De 3 arènes à une seule carte

Après examen des trois zones, l’enquête a révélé un écart entre les frontières déclarées et les activités observées. À Gaza, bien qu’Israël ait publié des cartes de la ligne jaune, l’imagerie satellite et la localisation des bornes sur le terrain indiquent des violations dans certaines zones.

Au Sud-Liban, les cartes officielles montrent une vaste zone de contrôle, tandis que des comparaisons temporelles révèlent des démolitions au-delà de la ligne de cessez-le-feu déclarée. Au Sud de la Syrie, il n’existe pas de cartes officielles, mais l’infrastructure militaire établie et les incursions fréquentes témoignent d’un champ d’action plus étendu pour les opérations militaires israéliennes.

Cela ne signifie pas que toute activité observée en dehors des lignes déclarées équivaut nécessairement à un contrôle permanent au même sens. C’est pourquoi l’enquête distingue trois niveaux : les zones sur lesquelles Israël a explicitement déclaré son contrôle, les zones où des structures militaires permanentes ou une influence effective sont manifestes, et les zones ayant connu des incursions, des démolitions ou une activité militaire qui, sans être suffisantes à elles seules pour redéfinir les frontières officielles, révèlent l’expansion de l’espace opérationnel sur le terrain.

Après avoir combiné ces différentes couches d’information, l’enquête estime la superficie sous contrôle militaire israélien à environ 1 000 kilomètres carrés, répartie sur 3 zones principales après le 7 octobre : la bande de Gaza, le sud du Liban et le sud de la Syrie.

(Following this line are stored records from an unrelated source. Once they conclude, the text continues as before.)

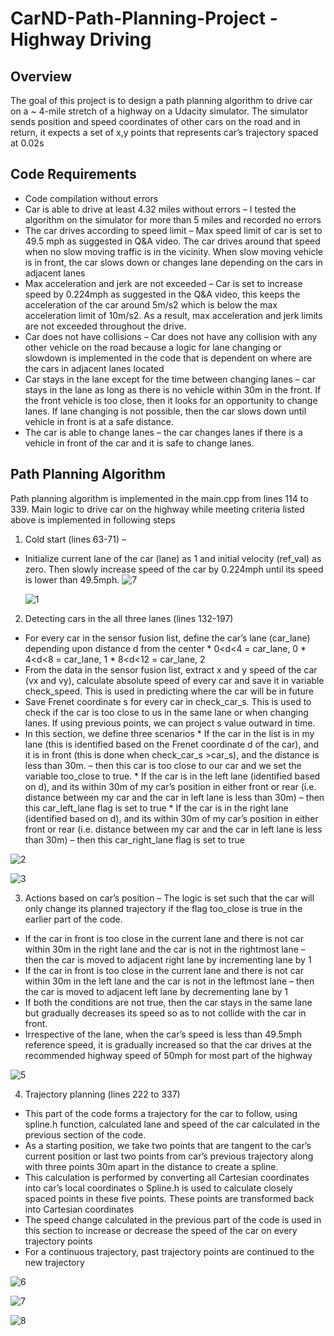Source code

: # CarND-Path-Planning-Project - Highway Driving

## Overview 
The goal of this project is to design a path planning algorithm to drive car on a ~ 4-mile stretch of a highway on a Udacity simulator. The simulator sends position and speed coordinates of other cars on the road and in return, it expects a set of x,y points that represents car’s trajectory spaced at 0.02s
   
## Code Requirements 
* Code compilation without errors
* Car is able to drive at least 4.32 miles without errors – I tested the algorithm on the simulator for more than 5 miles and recorded no errors
* The car drives according to speed limit – Max speed limit of car is set to 49.5 mph as suggested in Q&A video. The car drives around that speed when no slow moving traffic is in the vicinity. When slow moving vehicle is in front, the car slows down or changes lane depending on the cars in adjacent lanes
* Max acceleration and jerk are not exceeded – Car is set to increase speed by 0.224mph as suggested in the Q&A video, this keeps the acceleration of the car around 5m/s2 which is below the max acceleration limit of 10m/s2. As a result, max acceleration and jerk limits are not exceeded throughout the drive.
* Car does not have collisions – Car does not have any collision with any other vehicle on the road because a logic for lane changing or slowdown is implemented in the code that is dependent on where are the cars in adjacent lanes located
* Car stays in the lane except for the time between changing lanes – car stays in the lane as long as there is no vehicle within 30m in the front. If the front vehicle is too close, then it looks for an opportunity to change lanes. If lane changing is not possible, then the car slows down until vehicle in front is at a safe distance.
* The car is able to change lanes – the car changes lanes if there is a vehicle in front of the car and it is safe to change lanes.

## Path Planning Algorithm
Path planning algorithm is implemented in the main.cpp from lines 114 to 339. Main logic to drive car on the highway while meeting criteria listed above is implemented in following steps
1. Cold start (lines 63-71) –
* Initialize current lane of the car (lane) as 1 and initial velocity (ref_val) as zero. Then slowly increase speed of the car by 0.224mph until its speed is lower than 49.5mph.
 ![7](https://user-images.githubusercontent.com/59345845/141700342-9171efac-a130-46a4-a7d5-cf4927d43577.JPG)

   ![1](https://user-images.githubusercontent.com/59345845/141699959-3d185ed7-b31d-4670-8b3c-8dfc8e5f0cfa.JPG)

2. Detecting cars in the all three lanes (lines 132-197)
* For every car in the sensor fusion list, define the car’s lane (car_lane) depending upon distance d from the center
      * 0<d<4 = car_lane, 0
      * 4<d<8 = car_lane, 1
      * 8<d<12 = car_lane, 2
* From the data in the sensor fusion list, extract x and y speed of the car (vx and vy), calculate absolute speed of every car and save it in variable check_speed. This is used in predicting where the car will be in future
* Save Frenet coordinate s for every car in check_car_s. This is used to check if the car is too close to us in the same lane or when changing lanes. If using previous points, we can project s value outward in time.
* In this section, we define three scenarios
      * If the car in the list is in my lane (this is identified based on the Frenet coordinate d of the car), and it is in front (this is done when check_car_s >car_s), and the distance is less than 30m. – then this car is too close to our car and we set the variable too_close to true.
      * If the car is in the left lane (identified based on d), and its within 30m of my car’s position in either front or rear (i.e. distance between my car and the car in left lane is less than 30m) – then this car_left_lane flag is set to true
      * If the car is in the right lane (identified based on d), and its within 30m of my car’s position in either front or rear (i.e. distance between my car and the car in left lane is less than 30m) – then this car_right_lane flag is set to true
      
![2](https://user-images.githubusercontent.com/59345845/141700084-2cb5027c-0a20-46fb-ac78-637a3b1627d2.JPG)


  ![3](https://user-images.githubusercontent.com/59345845/141700111-fa1e9088-21dd-406b-b170-bcd44c7c8858.JPG)


3. Actions based on car’s position –
The logic is set such that the car will only change its planned trajectory if the flag too_close is true in the earlier part of the code.
* If the car in front is too close in the current lane and there is not car within 30m in the right lane and the car is not in the rightmost lane – then the car is moved to adjacent right lane by incrementing lane by 1
* If the car in front is too close in the current lane and there is not car within 30m in the left lane and the car is not in the leftmost lane – then the car is moved to adjacent left lane by decrementing lane by 1
* If both the conditions are not true, then the car stays in the same lane but gradually decreases its speed so as to not collide with the car in front.
* Irrespective of the lane, when the car’s speed is less than 49.5mph reference speed, it is gradually increased so that the car drives at the recommended highway speed of 50mph for most part of the highway

![5](https://user-images.githubusercontent.com/59345845/141700152-a2438794-43e1-4336-b094-c3fcd044ac17.JPG)

4. Trajectory planning (lines 222 to 337)
* This part of the code forms a trajectory for the car to follow, using spline.h function, calculated lane and speed of the car calculated in the previous section of the code.
* As a starting position, we take two points that are tangent to the car’s current position or last two points from car’s previous trajectory along with three points 30m apart in the distance to create a spline.
* This calculation is performed by converting all Cartesian coordinates into car’s local
coordinates o Spline.h is used to calculate closely spaced points in these five points. These points are transformed back into Cartesian coordinates
* The speed change calculated in the previous part of the code is used in this section to increase or decrease the speed of the car on every trajectory points
* For a continuous trajectory, past trajectory points are continued to the new trajectory


![6](https://user-images.githubusercontent.com/59345845/141700189-71982478-4c59-4316-b3a7-56e6a87e89d7.JPG)


![7](https://user-images.githubusercontent.com/59345845/141700348-0496b0a4-cd3e-4a3d-8dc7-411fdc1ad08d.JPG)


![8](https://user-images.githubusercontent.com/59345845/141700354-6b4a74f7-04cb-4928-b0ae-8199b893562b.JPG)

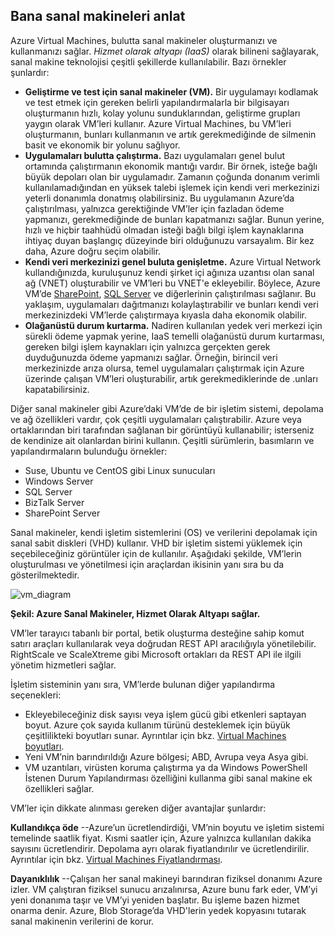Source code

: <a name="tellmevm"></a>

## <a name="tell-me-about-virtual-machines"></a>Bana sanal makineleri anlat
Azure Virtual Machines, bulutta sanal makineler oluşturmanızı ve kullanmanızı sağlar. *Hizmet olarak altyapı (IaaS)* olarak bilineni sağlayarak, sanal makine teknolojisi çeşitli şekillerde kullanılabilir. Bazı örnekler şunlardır:

* **Geliştirme ve test için sanal makineler (VM).** Bir uygulamayı kodlamak ve test etmek için gereken belirli yapılandırmalarla bir bilgisayarı oluşturmanın hızlı, kolay yolunu sunduklarından, geliştirme grupları yaygın olarak VM’leri kullanır. Azure Virtual Machines, bu VM’leri oluşturmanın, bunları kullanmanın ve artık gerekmediğinde de silmenin basit ve ekonomik bir yolunu sağlıyor.
* **Uygulamaları bulutta çalıştırma.** Bazı uygulamaları genel bulut ortamında çalıştırmanın ekonomik mantığı vardır. Bir örnek, isteğe bağlı büyük depoları olan bir uygulamadır. Zamanın çoğunda donanım verimli kullanılamadığından en yüksek talebi işlemek için kendi veri merkezinizi yeterli donanımla donatmış olabilirsiniz. Bu uygulamanın Azure’da çalıştırılması, yalnızca gerektiğinde VM’ler için fazladan ödeme yapmanızı, gerekmediğinde de bunları kapatmanızı sağlar. Bunun yerine, hızlı ve hiçbir taahhüdü olmadan isteği bağlı bilgi işlem kaynaklarına ihtiyaç duyan başlangıç düzeyinde biri olduğunuzu varsayalım. Bir kez daha, Azure doğru seçim olabilir.
* **Kendi veri merkezinizi genel buluta genişletme.** Azure Virtual Network kullandığınızda, kuruluşunuz kendi şirket içi ağınıza uzantısı olan sanal ağ (VNET) oluşturabilir ve VM’leri bu VNET'e ekleyebilir. Böylece, Azure VM’de [SharePoint](../articles/virtual-machines/windows/sharepoint-farm.md?toc=%2fazure%2fvirtual-machines%2fwindows%2ftoc.json), [SQL Server](../articles/virtual-machines/windows/sql/virtual-machines-windows-sql-server-iaas-overview.md) ve diğerlerinin çalıştırılması sağlanır. Bu yaklaşım, uygulamaları dağıtmanızı kolaylaştırabilir ve bunları kendi veri merkezinizdeki VM’lerde çalıştırmaya kıyasla daha ekonomik olabilir.   
* **Olağanüstü durum kurtarma.** Nadiren kullanılan yedek veri merkezi için sürekli ödeme yapmak yerine, IaaS temelli olağanüstü durum kurtarması, gereken bilgi işlem kaynakları için yalnızca gerçekten gerek duyduğunuzda ödeme yapmanızı sağlar.  Örneğin, birincil veri merkezinizde arıza olursa, temel uygulamaları çalıştırmak için Azure üzerinde çalışan VM’leri oluşturabilir, artık gerekmediklerinde de .unları kapatabilirsiniz.

Diğer sanal makineler gibi Azure’daki VM’de de bir işletim sistemi, depolama ve ağ özellikleri vardır, çok çeşitli uygulamaları çalıştırabilir. Azure veya ortaklarından biri tarafından sağlanan bir görüntüyü kullanabilir; isterseniz de kendinize ait olanlardan birini kullanın. Çeşitli sürümlerin, basımların ve yapılandırmaların bulunduğu örnekler:

* Suse, Ubuntu ve CentOS gibi Linux sunucuları
* Windows Server 
* SQL Server
* BizTalk Server 
* SharePoint Server

Sanal makineler, kendi işletim sistemlerini (OS) ve verilerini depolamak için sanal sabit diskleri (VHD) kullanır. VHD bir işletim sistemi yüklemek için seçebileceğiniz görüntüler için de kullanılır. Aşağıdaki şekilde, VM’lerin oluşturulması ve yönetilmesi için araçlardan ikisinin yanı sıra bu da gösterilmektedir.

<a name="fig_createvms"></a>
![vm_diagram](./media/virtual-machines-choose-me-content/diagram.png)

**Şekil: Azure Sanal Makineler, Hizmet Olarak Altyapı sağlar.**

VM’ler tarayıcı tabanlı bir portal, betik oluşturma desteğine sahip komut satırı araçları kullanılarak veya doğrudan REST API aracılığıyla yönetilebilir. RightScale ve ScaleXtreme gibi Microsoft ortakları da REST API ile ilgili yönetim hizmetleri sağlar. 

İşletim sisteminin yanı sıra, VM’lerde bulunan diğer yapılandırma seçenekleri:

* Ekleyebileceğiniz disk sayısı veya işlem gücü gibi etkenleri saptayan boyut. Azure çok sayıda kullanım türünü desteklemek için büyük çeşitlilikteki boyutları sunar. Ayrıntılar için bkz. [Virtual Machines boyutları](../articles/virtual-machines/linux/sizes.md?toc=%2fazure%2fvirtual-machines%2flinux%2ftoc.json).  
* Yeni VM’nin barındırıldığı Azure bölgesi; ABD, Avrupa veya Asya gibi. 
* VM uzantıları, virüsten koruma çalıştırma ya da Windows PowerShell İstenen Durum Yapılandırması özelliğini kullanma gibi sanal makine ek özellikleri sağlar.

VM’ler için dikkate alınması gereken diğer avantajlar şunlardır:

**Kullandıkça öde** --Azure’un ücretlendirdiği, VM’nin boyutu ve işletim sistemi temelinde saatlik fiyat. Kısmi saatler için, Azure yalnızca kullanılan dakika sayısını ücretlendirir. Depolama ayrı olarak fiyatlandırılır ve ücretlendirilir. Ayrıntılar için bkz. [Virtual Machines Fiyatlandırması](https://azure.microsoft.com/pricing/details/virtual-machines/).

**Dayanıklılık** --Çalışan her sanal makineyi barındıran fiziksel donanımı Azure izler. VM çalıştıran fiziksel sunucu arızalınırsa, Azure bunu fark eder, VM’yi yeni donanıma taşır ve VM’yi yeniden başlatır. Bu işleme bazen hizmet onarma denir. Azure, Blob Storage’da VHD'lerin yedek kopyasını tutarak sanal makinenin verilerini de korur.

Le chiffre de 1 000 kilomètres carrés ne repose pas sur une source unique ; à Gaza et au sud du Liban, il était basé sur les frontières déclarées par l’armée israélienne elle-même, tandis qu’en Syrie méridionale, il était basé sur une évaluation géographique indépendante des zones d’influence militaire réelle, en l’absence de cartes israéliennes similaires déclarées.

Si l’on considère l’ensemble de ces zones, elles représentent environ 5 % de la superficie d’Israël avant le 7 octobre, y compris les territoires palestiniens occupés et le Golan syrien occupé.

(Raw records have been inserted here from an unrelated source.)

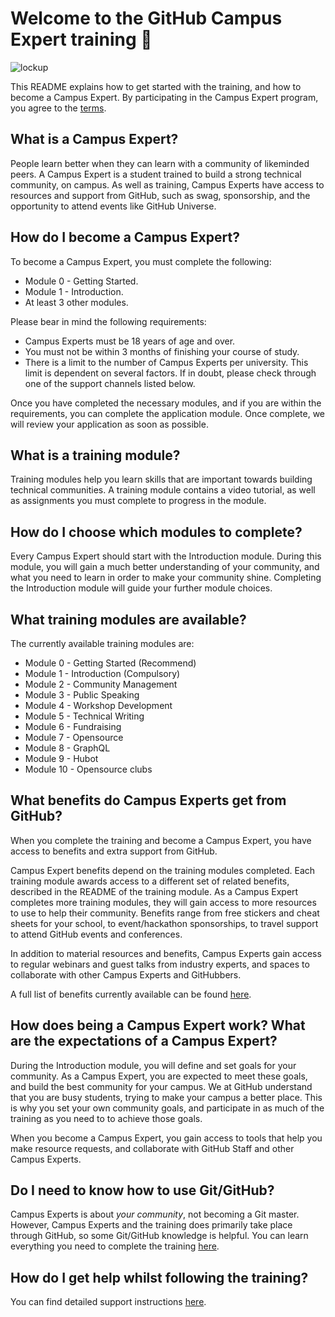 # Welcome to the GitHub Campus Expert training 🚩

![lockup](https://user-images.githubusercontent.com/1790822/28984617-e789fa78-792c-11e7-9c9f-17c23a70e6cc.png)

This README explains how to get started with the training, and how to become a Campus Expert. By participating in the Campus Expert program, you agree to the [terms](https://education.github.com/experts/terms).

## What is a Campus Expert?

People learn better when they can learn with a community of likeminded peers. A Campus Expert is a student trained to build a strong technical community, on campus. As well as training, Campus Experts have access to resources and support from GitHub, such as swag, sponsorship, and the opportunity to attend events like GitHub Universe.

## How do I become a Campus Expert?

To become a Campus Expert, you must complete the following:

- Module 0 - Getting Started.
- Module 1 - Introduction.
- At least 3 other modules.

Please bear in mind the following requirements:

- Campus Experts must be 18 years of age and over.
- You must not be within 3 months of finishing your course of study.
- There is a limit to the number of Campus Experts per university. This limit is dependent on several factors. If in doubt, please check through one of the support channels listed below.

Once you have completed the necessary modules, and if you are within the requirements, you can complete the application module. Once complete, we will review your application as soon as possible.

## What is a training module?

Training modules help you learn skills that are important towards building technical communities. A training module contains a video tutorial, as well as assignments you must complete to progress in the module.

## How do I choose which modules to complete?

Every Campus Expert should start with the Introduction module. During this module, you will gain a much better understanding of your community, and what you need to learn in order to make your community shine. Completing the Introduction module will guide your further module choices.

## What training modules are available?

The currently available training modules are:
- Module 0 - Getting Started (Recommend)
- Module 1 - Introduction (Compulsory)
- Module 2 - Community Management
- Module 3 - Public Speaking
- Module 4 - Workshop Development
- Module 5 - Technical Writing
- Module 6 - Fundraising
- Module 7 - Opensource
- Module 8 - GraphQL
- Module 9 - Hubot
- Module 10 - Opensource clubs

## What benefits do Campus Experts get from GitHub?

When you complete the training and become a Campus Expert, you have access to benefits and extra support from GitHub.

Campus Expert benefits depend on the training modules completed. Each training module awards access to a different set of related benefits, described in the README of the training module. As a Campus Expert completes more training modules, they will gain access to more resources to use to help their community. Benefits range from free stickers and cheat sheets for your school, to event/hackathon sponsorships, to travel support to attend GitHub events and conferences.

In addition to material resources and benefits, Campus Experts gain access to regular webinars and guest talks from industry experts, and spaces to collaborate with other Campus Experts and GitHubbers.

A full list of benefits currently available can be found [here](docs/benefits.md).

## How does being a Campus Expert work? What are the expectations of a Campus Expert?

During the Introduction module, you will define and set goals for your community. As a Campus Expert, you are expected to meet these goals, and build the best community for your campus. We at GitHub understand that you are busy students, trying to make your campus a better place. This is why you set your own community goals, and participate in as much of the training as you need to to achieve those goals.

When you become a Campus Expert, you gain access to tools that help you make resource requests, and collaborate with GitHub Staff and other Campus Experts.

## Do I need to know how to use Git/GitHub?

Campus Experts is about _your community_, not becoming a Git master. However, Campus Experts and the training does primarily take place through GitHub, so some Git/GitHub knowledge is helpful. You can learn everything you need to complete the training [here](https://services.github.com/on-demand/intro-to-github/).

## How do I get help whilst following the training?

You can find detailed support instructions [here](.github/SUPPORT.md).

Que révèle la carte finale ?

L’importance principale ne réside pas seulement dans la taille des zones, mais aussi dans la manière dont elles se sont formées. Les éléments mis en évidence dans les trois zones révèlent des schémas récurrents : le contrôle commence par des lignes déclarées ou des points focaux précis, suivi d’incursions plus profondes, de la construction d’une structure militaire permanente ou d’opérations de démolition qui s’étendent au-delà des frontières déclarées.

Bien que la superficie placée sous contrôle militaire israélien après le 7 octobre ait désormais atteint environ 1 000 kilomètres carrés, il y a à peine deux mois, ce chiffre ne dépassait pas le seuil de 500 kilomètres carrés, avant que l’armée israélienne n’annonce l’étendue de la nouvelle zone tampon dans le sud du Liban suite à l’accord de cessez-le-feu d’avril 2026.

Dans chaque cas, les frontières réelles révélées par les images satellites et les violations constatées sur le terrain apparaissaient plus larges que les frontières officiellement déclarées.

Avec l’expansion continue sur le terrain après les accords de cessez-le-feu, et la présence d’activités militaires qui franchissent les lignes déclarées dans plusieurs domaines, la question reste ouverte de savoir si ces frontières militaires s’arrêteront à leur portée actuelle, ou si la politique d’expansion israélienne dans les pays voisins est susceptible de se poursuivre lors de la prochaine étape.